Details

Virtuoso Data Space Bot
Burlington, United States

Subscribe

Post Categories

Recent Articles

Display Settings

articles per page.
order.
Virtuoso 7 Release

The quest of OpenLink Software is to bring flexibility, efficiency, and expressive power to people working with data. For the past several years, this has been focused on making graph data models viable for the enterprise. Flexibility in schema evolution is a central aspect of this, as is the ability to share identifiers across different information systems, i.e., giving things URIs instead of synthetic keys that are not interpretable outside of a particular application.

With Virtuoso 7, we dramatically improve the efficiency of all this. With databases in the billions of relations (also known as triples, or 3-tuples), we can fit about 3x as many relations in the same space (disk and RAM) as with Virtuoso 6. Single-threaded query speed is up to 3x better, plus there is intra-query parallelization even in single-server configurations. Graph data workloads are all about random lookups. With these, having data in RAM is all-important. With 3x space efficiency, you can run with 3x more data in the same space before starting to go to disk. In some benchmarks, this can make a 20x gain.

Also the Virtuoso scale-out support is fundamentally reworked, with much more parallelism and better deployment flexibility.

So, for graph data, Virtuoso 7 is a major step in the coming of age of the technology. Data keeps growing and time is getting scarcer, so we need more flexibility and more performance at the same time.

So, let’s talk about how we accomplish this. Column stores have been the trend in relational data warehousing for over a decade. With column stores comes vectored execution, i.e., running any operation on a large number of values at one time. Instead of running one operation on one value, then the next operation on the result, and so forth, you run the first operation on thousands or hundreds-of-thousands of values, then the next one on the results of this, and so on.

Column-wise storage brings space efficiency, since values in one column of a table tend to be alike -- whether repeating, sorted, within a specific range, or picked from a particular set of possible values. With graph data, where there are no columns as such, the situation is exactly the same -- just substitute the word predicate for column. Space efficiency brings speed -- first by keeping more of the data in memory; secondly by having less data travel between CPU and memory. Vectoring makes sure that data that are closely located get accessed in close temporal proximity, hence improving cache utilization. When there is no locality, there are a lot of operations pending at the same time, as things always get done on a set of values instead of on a single value. This is the crux of the science of columns and vectoring.

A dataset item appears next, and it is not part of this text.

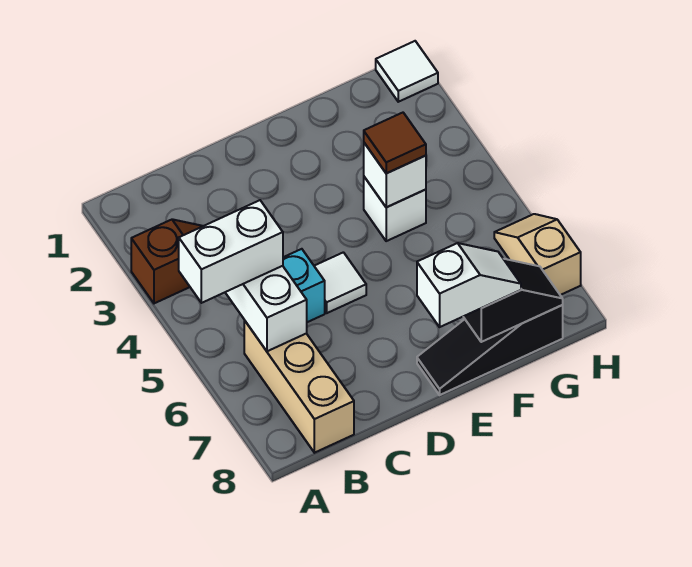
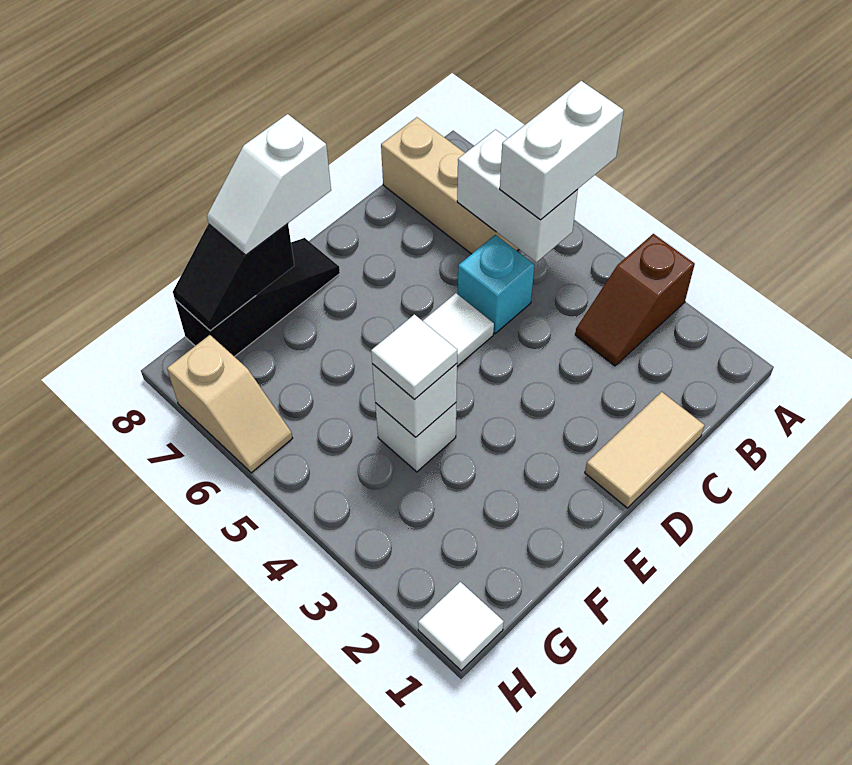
none -> tan tile C1:D1 level 1
brown tile F4 level 3 -> white tile F4 level 3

Of the prior work in column stores, Virtuoso may most resemble Vertica, well described in Daniel Abadi’s famous PhD thesis. Virtuoso itself is described in IEEE Data Engineering Bulletin, March 2012 (PDF). The first experiments in column store technology with Virtuoso were in 2009, published at the SemData workshop at VLDB 2010 in Singapore. We tried storing TPC H as graph data and in relational tables, each with both rows and columns, and found that we could get 6 bytes per quad space utilization with the RDF-ization of TPC H, as opposed to 27 bytes with the row-wise compressed RDF storage model. The row-wise compression itself is 3x more compact than a row-wise representation with no compression.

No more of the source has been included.